[SOURCE TEXT]:
Easy Granny Square Crochet Pattern

Easy Granny Square Pattern
Mollie Johanson

This easy granny square pattern is a variation on the classic crochet granny square. It uses the same first two rounds as a basic granny square, then you finish it with two more rounds of single crochet stitches.

You end up with a four-round square that's a bit smaller than a classic four-round granny square. The variation is easy and creates a different style from the basic granny square, giving you more options for your designs even if crochet is new to you.

The single crochet stitches create a nice finished edge to the squares, so you can use single squares on their own as coasters. Stitch a long row of them together to make a skinny granny scarf or join many of them together to create blankets in varied sizes.


Watch Now: Easy Granny Square Crochet Pattern

  • 01 of 06

    Required Materials and Sizing Information

    Starting the Easy Granny Square
    Mollie Johanson

    You can work this versatile design with any thread or yarn and any size crochet hook. It's usually a safe idea to choose the right hook size for your thread size, but you can play around with different options to get tighter or looser granny squares. You can also vary the size of this square by changing the crochet hook and yarn weight; a larger hook with bulkier yarn creates a bigger square.

    The examples use DK and worsted weight yarn, both worked with a size I/9 5.5mm crochet hook.

    To begin this easy granny square, start with a circle. To create your circle, chain five then join with a slip stitch to form a ring. 

  • 02 of 06

    Round One

    Easy Granny Square Round One
    Mollie Johanson

    Work round one with clusters of double crochet stitches and chain stitch corner spaces.

    • Chain 3 – this counts as the first dc.
    • Work 2 more dc in the center of the ring.
    • [Ch 2, 3 dc into center of the ring] Repeat the steps within the brackets two more times.
    • Ch 2.
    • Sl st to join to the beginning of the round.

    You should have a total of 12 dc sts all together in this round, counting the first chain three as one of the double crochet stitches.

    Other Ways to Start a Granny Square

    Some people have different methods than the one above for starting granny squares, and you can use the one that you prefer.

[DATA EXCERPTS]:
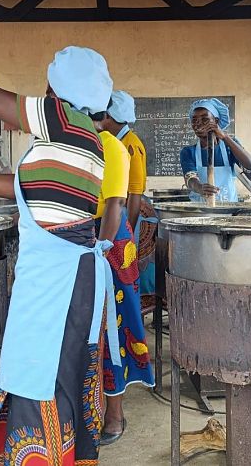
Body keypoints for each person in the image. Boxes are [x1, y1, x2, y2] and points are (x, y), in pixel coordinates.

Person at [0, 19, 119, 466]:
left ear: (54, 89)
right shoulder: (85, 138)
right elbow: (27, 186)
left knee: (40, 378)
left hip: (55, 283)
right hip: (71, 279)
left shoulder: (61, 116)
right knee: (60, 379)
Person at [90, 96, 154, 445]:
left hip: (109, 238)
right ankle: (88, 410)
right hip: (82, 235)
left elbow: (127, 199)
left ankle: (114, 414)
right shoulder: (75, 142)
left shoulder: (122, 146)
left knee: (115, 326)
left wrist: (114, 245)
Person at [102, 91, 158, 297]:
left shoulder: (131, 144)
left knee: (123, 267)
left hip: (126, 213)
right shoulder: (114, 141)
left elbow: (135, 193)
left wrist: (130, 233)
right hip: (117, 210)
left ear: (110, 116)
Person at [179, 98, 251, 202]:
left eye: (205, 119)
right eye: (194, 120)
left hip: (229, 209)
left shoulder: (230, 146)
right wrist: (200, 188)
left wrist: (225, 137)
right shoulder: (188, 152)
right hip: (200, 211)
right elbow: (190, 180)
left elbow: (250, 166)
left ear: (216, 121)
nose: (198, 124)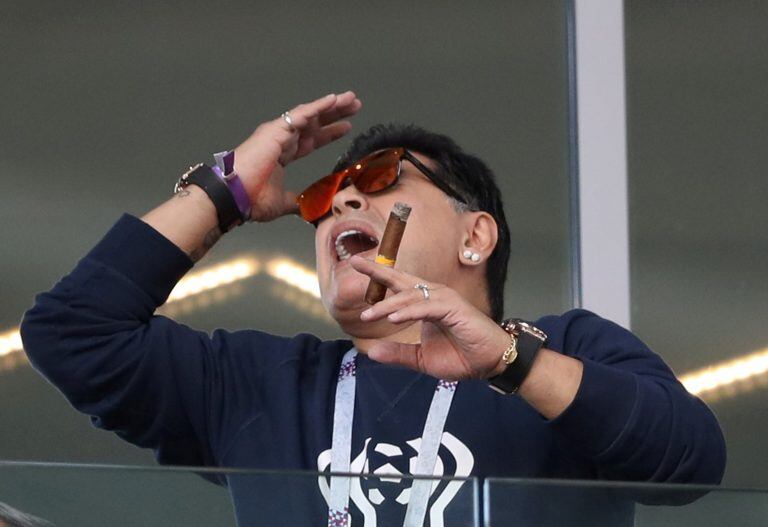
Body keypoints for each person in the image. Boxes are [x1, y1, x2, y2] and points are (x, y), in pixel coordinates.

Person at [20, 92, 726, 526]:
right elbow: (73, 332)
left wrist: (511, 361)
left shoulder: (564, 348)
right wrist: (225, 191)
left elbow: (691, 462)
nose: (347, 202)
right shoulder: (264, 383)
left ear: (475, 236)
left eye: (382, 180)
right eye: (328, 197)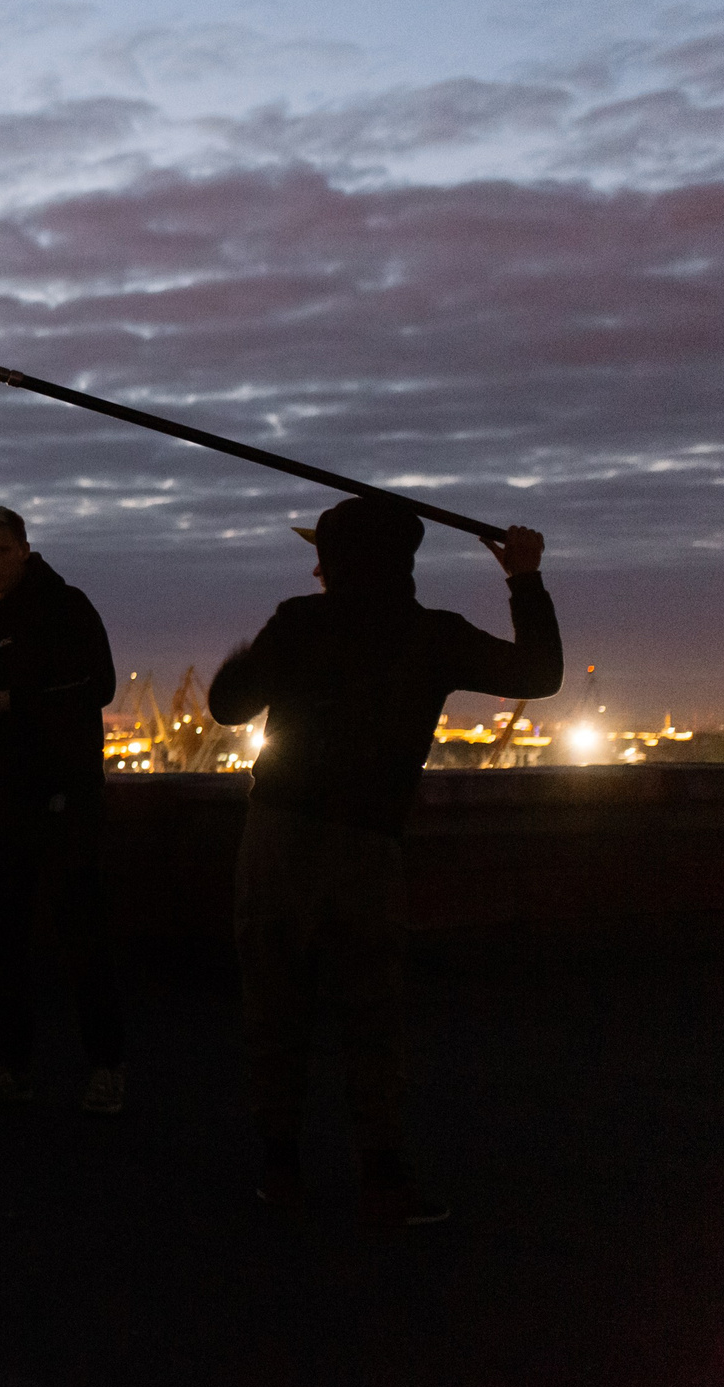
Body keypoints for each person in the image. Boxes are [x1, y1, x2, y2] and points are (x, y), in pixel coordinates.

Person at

==

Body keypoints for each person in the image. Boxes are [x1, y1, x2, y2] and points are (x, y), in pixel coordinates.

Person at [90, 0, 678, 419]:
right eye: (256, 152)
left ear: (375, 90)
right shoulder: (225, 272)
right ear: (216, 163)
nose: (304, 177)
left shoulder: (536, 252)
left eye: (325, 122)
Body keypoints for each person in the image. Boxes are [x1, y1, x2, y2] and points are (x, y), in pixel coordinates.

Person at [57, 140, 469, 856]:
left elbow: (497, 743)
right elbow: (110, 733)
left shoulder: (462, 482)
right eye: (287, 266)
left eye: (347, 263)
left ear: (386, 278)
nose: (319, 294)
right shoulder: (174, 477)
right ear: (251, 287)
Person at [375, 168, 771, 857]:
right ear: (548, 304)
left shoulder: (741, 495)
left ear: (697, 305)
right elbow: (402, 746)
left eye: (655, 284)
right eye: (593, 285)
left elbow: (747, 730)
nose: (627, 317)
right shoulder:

[REQUIRED TASKS]:
(a) Echo the granny square pattern text word for word, starting with "Required Materials and" and going on through "5.5mm crochet hook.".
(b) Continue the granny square pattern from the point where it stops.

[RESULTS OF THE TASKS]:
(a)
Required Materials and Sizing Information

    Starting the Easy Granny Square
    Mollie Johanson

    You can work this versatile design with any thread or yarn and any size crochet hook. It's usually a safe idea to choose the right hook size for your thread size, but you can play around with different options to get tighter or looser granny squares. You can also vary the size of this square by changing the crochet hook and yarn weight; a larger hook with bulkier yarn creates a bigger square.

    The examples use DK and worsted weight yarn, both worked with a size I/9 5.5mm crochet hook.

(b)
    One way to begin a crochet granny square is to chain four (do not slip stitch to create a ring) then start with the second step above, working two double crochet stitches into the fourth chain from the hook. This counts as the first set of three double crochet. Continue the instructions as normal, ending with a slip stitch to close the round.

    Another method for starting a granny square is to make a magic circle. Then work [3 dc, ch 2] four times into the center of the ring and slip stitch to the top of the first double crochet finish the first round. With this method, you can close the magic circle tighter if you don't want as big of a circle in the center of your square.

  • 03 of 06

    Round Two

    Easy Granny Square Round Two
    Mollie Johanson

    Work your way over to the corner by crocheting several slip stitches until you get to the next ch-2 space. Begin the next round in this space.

    • Ch 3 – this counts as the first dc stitch.
    • 2 dc, ch 2, 3 dc in same space.
    • [Ch 2, 3 dc in next space, ch 2, 3 dc in same space] Repeat sequence in brackets 2 more times for a total of 3 times.
    • Ch 2, sl st to join the end of the round to the beginning of the round.

    You should have a total of 24 dc sts in this round. Each corner of the square will have six double crochet stitches separated by a chain of two.

    Another Way to Begin Round Two

    Another way to do this step is to make half of the first corner at the beginning and the other half at the end, skipping the slip stitches to the next corner because you can begin in the corner that is closest.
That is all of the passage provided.